Publishing Event Streams as Linked Data

Latest version:
http://km.aifb.kit.edu/sites/lodstream/
Vocabulary:
http://events.event-processing.org/types/types.n3
Last modified:
$Id: index.html 23484 2014-08-25 17:55:33Z stuehmer $
Status:
Public draft
Authors:
Andreas Harth, Karlsruher Institut für Technologie
Roland Stühmer, FZI Forschungszentrum Informatik

Abstract

How to publish event streams as Linked Data.

Introduction

Increasingly, real-time processing is becoming important and sites provide direct access to data streams, which provide data as soon as the data appears. For example, Twitter provides API access to a stream of Twitter messages in real-time. In addition, with the proliferation of sensors, more streaming data sources will become available. Simultaneously, there is an increasing amount of public data on the Web which can be linked to and reused in RDF. This means that a lot of static data is available to be used as context of events.

Requirements

N-ary predicates. [N-ARY-REL]

Need a class event, time stamp (atomic or interval).

Data sources:

Triples/Quads occur once in NiceWeatherStream and once in historical data source for events.

Event Class

An event is defined as:

Event
anything that happens or is contemplated as happening [EP-GLOSS]
something that happens at a given place and time [WORDNET]

Temporal Modelling

Spatial Modelling

(optional) (either lat/lon or URIs to locations which contain descriptions of geometry)

The NeoGeo vocabulary [NEOGEO] and [BASIC-GEO] could be a starting point:

e:e1    {
    <http://events.event-processing.org/ids/e1#event>
            :location [ geo:lat "53.27194"^^xsd:double; geo:long "-9.04889"^^xsd:double ] .
}

Event Model (Class Diagram)
Figure 1: Event Model (Class Diagram)

Figure 1 shows the event model in a class diagram. The class "Event" is the superclass for any event to conform to our model. This class makes use of related work by inheriting from the class "DUL:Event" from Dolce Ultralight [DUL]. That class provides a notion of time and helps distinguish events (things that happen) from facts (which are always valid).

An instance of class Event MUST have (i) a type, (ii) at least one timestamp and (iii) a relevant stream. We describe the event properties in detail as follows.

The type of an event must be specified using rdf:type. The type must be the class Event or any subclass.

Task inputs ::
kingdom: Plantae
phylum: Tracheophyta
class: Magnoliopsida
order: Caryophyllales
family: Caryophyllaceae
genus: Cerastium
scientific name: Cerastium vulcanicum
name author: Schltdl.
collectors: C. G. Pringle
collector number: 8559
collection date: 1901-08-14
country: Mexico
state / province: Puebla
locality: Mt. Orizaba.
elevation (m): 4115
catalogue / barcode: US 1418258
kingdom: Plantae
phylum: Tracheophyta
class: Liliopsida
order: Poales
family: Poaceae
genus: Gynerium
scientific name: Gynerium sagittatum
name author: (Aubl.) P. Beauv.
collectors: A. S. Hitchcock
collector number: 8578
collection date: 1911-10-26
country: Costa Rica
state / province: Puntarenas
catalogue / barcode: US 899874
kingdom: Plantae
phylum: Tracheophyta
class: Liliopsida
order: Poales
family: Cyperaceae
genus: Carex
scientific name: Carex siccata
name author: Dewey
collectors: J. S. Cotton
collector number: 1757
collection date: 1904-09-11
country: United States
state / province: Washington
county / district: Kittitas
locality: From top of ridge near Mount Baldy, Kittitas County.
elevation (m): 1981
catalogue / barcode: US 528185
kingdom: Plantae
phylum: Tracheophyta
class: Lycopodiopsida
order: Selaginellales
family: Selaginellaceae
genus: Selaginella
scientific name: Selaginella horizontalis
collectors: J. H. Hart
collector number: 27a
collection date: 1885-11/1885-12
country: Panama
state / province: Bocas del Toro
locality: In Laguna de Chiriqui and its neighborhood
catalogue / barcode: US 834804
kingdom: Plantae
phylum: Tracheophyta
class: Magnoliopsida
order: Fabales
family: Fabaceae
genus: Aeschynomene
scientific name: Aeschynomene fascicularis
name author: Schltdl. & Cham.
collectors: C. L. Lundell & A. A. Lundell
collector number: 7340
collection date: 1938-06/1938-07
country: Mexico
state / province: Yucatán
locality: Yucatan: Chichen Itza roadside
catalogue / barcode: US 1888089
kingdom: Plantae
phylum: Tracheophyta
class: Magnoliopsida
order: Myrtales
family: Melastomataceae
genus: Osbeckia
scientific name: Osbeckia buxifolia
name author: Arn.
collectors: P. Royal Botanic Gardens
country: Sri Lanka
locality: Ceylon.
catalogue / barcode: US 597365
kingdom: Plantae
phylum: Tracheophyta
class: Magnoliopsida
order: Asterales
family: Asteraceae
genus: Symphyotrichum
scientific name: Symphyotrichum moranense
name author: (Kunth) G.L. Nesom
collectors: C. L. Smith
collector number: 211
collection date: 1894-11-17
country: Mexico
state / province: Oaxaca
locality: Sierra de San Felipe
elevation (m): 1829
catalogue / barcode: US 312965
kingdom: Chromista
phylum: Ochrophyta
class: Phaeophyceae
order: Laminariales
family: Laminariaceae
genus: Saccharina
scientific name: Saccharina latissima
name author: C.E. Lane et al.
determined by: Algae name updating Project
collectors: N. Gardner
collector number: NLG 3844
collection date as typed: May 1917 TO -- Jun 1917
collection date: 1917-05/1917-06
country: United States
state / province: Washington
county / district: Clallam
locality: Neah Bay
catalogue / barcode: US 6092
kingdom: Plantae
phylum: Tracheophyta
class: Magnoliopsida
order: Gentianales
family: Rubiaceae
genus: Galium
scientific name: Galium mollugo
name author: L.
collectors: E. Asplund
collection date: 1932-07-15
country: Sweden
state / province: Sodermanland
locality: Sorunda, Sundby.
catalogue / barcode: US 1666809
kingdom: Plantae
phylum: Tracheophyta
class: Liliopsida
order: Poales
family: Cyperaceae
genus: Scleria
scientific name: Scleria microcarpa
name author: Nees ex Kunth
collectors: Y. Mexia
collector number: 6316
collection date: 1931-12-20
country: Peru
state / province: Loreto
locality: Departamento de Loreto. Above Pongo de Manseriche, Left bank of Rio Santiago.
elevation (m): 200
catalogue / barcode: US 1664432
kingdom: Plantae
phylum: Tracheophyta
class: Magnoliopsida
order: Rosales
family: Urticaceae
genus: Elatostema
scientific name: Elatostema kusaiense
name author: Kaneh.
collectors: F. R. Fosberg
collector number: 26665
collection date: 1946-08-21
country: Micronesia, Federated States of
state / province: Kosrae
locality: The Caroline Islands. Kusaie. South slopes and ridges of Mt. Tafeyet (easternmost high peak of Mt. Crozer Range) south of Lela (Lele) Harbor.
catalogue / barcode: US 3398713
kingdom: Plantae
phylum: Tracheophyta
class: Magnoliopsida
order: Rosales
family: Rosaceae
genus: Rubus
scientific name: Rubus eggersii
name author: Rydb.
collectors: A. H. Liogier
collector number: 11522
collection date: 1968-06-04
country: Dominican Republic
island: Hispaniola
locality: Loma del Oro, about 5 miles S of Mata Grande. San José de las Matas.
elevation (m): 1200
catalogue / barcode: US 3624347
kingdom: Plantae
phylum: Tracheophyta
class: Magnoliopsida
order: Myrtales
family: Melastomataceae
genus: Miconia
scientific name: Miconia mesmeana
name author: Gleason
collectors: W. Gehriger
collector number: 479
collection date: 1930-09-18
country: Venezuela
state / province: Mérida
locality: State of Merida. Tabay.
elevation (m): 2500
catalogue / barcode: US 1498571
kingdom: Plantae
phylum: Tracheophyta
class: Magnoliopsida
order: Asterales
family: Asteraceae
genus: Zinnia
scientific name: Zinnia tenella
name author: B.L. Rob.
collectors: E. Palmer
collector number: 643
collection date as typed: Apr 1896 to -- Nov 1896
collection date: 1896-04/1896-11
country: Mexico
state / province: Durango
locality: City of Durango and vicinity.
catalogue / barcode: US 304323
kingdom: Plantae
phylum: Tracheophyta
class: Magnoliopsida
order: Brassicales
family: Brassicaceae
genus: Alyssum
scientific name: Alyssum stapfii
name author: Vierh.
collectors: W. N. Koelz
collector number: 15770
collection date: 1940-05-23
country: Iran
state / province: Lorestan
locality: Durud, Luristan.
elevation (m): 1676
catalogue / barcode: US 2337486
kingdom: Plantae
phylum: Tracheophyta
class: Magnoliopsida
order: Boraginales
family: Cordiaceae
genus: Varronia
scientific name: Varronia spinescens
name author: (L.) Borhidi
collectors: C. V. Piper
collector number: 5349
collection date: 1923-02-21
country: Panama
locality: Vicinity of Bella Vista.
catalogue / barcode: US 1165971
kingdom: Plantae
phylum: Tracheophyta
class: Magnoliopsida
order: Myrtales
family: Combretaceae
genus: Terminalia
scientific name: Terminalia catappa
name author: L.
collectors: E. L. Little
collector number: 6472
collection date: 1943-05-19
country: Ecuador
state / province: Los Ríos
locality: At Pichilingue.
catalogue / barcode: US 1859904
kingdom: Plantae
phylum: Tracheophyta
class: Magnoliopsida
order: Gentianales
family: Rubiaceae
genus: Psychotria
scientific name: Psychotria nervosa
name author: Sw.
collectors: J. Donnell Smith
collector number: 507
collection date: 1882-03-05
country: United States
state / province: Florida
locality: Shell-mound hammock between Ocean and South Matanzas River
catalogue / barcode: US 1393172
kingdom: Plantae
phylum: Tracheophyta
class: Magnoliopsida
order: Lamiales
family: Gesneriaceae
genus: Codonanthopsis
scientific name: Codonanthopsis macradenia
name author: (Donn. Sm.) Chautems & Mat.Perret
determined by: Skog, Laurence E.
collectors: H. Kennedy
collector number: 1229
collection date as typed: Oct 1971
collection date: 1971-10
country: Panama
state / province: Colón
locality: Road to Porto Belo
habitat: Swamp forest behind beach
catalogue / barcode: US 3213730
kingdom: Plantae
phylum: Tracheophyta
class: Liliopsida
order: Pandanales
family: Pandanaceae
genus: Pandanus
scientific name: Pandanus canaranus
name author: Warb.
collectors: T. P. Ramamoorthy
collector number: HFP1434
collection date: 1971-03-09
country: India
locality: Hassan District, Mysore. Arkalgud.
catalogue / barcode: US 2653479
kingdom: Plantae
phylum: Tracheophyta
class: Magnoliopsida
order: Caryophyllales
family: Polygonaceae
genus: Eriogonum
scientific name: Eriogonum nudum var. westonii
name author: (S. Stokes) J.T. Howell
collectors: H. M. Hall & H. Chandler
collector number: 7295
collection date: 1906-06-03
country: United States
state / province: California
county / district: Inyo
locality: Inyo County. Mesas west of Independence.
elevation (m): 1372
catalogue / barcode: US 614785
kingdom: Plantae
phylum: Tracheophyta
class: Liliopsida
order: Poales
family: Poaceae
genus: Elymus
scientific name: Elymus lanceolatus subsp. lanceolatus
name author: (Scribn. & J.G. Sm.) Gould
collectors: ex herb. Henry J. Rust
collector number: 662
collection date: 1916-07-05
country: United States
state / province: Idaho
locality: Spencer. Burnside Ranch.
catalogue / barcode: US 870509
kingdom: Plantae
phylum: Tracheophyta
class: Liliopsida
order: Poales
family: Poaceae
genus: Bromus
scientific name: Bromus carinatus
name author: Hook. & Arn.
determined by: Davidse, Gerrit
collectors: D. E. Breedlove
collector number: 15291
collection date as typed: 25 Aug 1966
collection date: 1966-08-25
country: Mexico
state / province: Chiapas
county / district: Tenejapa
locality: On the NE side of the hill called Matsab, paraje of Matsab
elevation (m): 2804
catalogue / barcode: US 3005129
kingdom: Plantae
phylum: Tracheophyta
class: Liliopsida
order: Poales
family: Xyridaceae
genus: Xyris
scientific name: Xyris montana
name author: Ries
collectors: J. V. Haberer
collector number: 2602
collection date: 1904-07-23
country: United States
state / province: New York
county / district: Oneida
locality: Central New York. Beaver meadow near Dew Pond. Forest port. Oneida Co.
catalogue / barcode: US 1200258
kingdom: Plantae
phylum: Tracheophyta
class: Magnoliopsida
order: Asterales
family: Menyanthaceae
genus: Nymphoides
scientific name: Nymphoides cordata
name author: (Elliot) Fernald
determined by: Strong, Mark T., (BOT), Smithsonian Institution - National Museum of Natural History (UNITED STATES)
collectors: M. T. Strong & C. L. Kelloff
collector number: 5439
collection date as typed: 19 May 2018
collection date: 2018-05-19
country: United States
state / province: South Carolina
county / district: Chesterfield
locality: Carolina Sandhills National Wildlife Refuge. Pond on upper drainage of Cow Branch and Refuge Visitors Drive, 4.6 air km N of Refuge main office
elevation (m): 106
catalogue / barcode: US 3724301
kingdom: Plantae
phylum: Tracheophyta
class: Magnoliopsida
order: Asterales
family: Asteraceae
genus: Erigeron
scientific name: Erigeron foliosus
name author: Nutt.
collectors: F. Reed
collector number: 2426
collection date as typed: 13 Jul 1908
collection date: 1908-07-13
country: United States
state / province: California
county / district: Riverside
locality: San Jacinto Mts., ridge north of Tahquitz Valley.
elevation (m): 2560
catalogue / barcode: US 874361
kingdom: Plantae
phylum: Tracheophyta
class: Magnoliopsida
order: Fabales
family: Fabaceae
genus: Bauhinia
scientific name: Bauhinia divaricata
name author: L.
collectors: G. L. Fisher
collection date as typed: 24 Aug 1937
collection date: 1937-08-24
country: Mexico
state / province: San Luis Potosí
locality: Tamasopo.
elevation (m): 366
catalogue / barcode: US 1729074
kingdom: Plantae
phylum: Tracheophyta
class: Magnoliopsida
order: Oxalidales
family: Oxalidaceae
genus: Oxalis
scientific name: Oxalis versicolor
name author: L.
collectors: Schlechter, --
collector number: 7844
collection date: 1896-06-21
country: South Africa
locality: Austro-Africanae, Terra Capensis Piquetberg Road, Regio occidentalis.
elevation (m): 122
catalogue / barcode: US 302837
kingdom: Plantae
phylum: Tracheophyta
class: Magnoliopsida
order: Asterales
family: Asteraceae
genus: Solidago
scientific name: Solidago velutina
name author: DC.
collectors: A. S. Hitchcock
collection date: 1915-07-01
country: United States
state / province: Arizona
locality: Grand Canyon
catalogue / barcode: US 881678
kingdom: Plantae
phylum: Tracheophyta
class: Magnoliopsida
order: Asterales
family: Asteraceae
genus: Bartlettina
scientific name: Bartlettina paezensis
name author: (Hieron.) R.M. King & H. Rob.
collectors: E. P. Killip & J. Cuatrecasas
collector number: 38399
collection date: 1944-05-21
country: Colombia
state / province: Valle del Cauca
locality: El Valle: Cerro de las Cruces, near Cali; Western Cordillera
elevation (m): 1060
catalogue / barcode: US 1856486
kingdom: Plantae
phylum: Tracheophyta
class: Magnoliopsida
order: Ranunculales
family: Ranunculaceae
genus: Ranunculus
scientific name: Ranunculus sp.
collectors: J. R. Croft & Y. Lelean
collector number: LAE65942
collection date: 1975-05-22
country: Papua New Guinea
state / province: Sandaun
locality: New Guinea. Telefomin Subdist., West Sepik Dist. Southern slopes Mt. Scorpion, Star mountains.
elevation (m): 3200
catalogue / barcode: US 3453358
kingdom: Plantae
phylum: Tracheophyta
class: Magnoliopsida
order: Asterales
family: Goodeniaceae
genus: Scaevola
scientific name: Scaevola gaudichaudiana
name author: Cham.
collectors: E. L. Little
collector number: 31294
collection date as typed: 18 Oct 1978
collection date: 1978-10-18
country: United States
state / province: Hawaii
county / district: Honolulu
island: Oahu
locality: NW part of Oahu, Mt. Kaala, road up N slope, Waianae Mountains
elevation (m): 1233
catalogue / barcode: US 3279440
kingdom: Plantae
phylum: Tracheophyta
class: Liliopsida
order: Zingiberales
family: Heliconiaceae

Problems to work on ::
A: Could you retype the part of the event streams page that opens with the words containing "Figure 1 shows" and closes with "are always valid)."?
B: Can you lay out the specimen rows, from the line containing "state / province: Puebla" through the line containing "scientific name: Carex siccata" with both included, as a JSON list of strings, one string per line and no blank lines?
The event streams page and the plant specimen rows come from separate, unrelated sources.

Expected answers ::
A:
Figure 1 shows the event model in a class diagram. The class "Event" is the superclass for any event to conform to our model. This class makes use of related work by inheriting from the class "DUL:Event" from Dolce Ultralight [DUL]. That class provides a notion of time and helps distinguish events (things that happen) from facts (which are always valid).

B:
[
  "state / province: Puebla",
  "locality: Mt. Orizaba.",
  "elevation (m): 4115",
  "catalogue / barcode: US 1418258",
  "kingdom: Plantae",
  "phylum: Tracheophyta",
  "class: Liliopsida",
  "order: Poales",
  "family: Poaceae",
  "genus: Gynerium",
  "scientific name: Gynerium sagittatum",
  "name author: (Aubl.) P. Beauv.",
  "collectors: A. S. Hitchcock",
  "collector number: 8578",
  "collection date: 1911-10-26",
  "country: Costa Rica",
  "state / province: Puntarenas",
  "catalogue / barcode: US 899874",
  "kingdom: Plantae",
  "phylum: Tracheophyta",
  "class: Liliopsida",
  "order: Poales",
  "family: Cyperaceae",
  "genus: Carex",
  "scientific name: Carex siccata"
]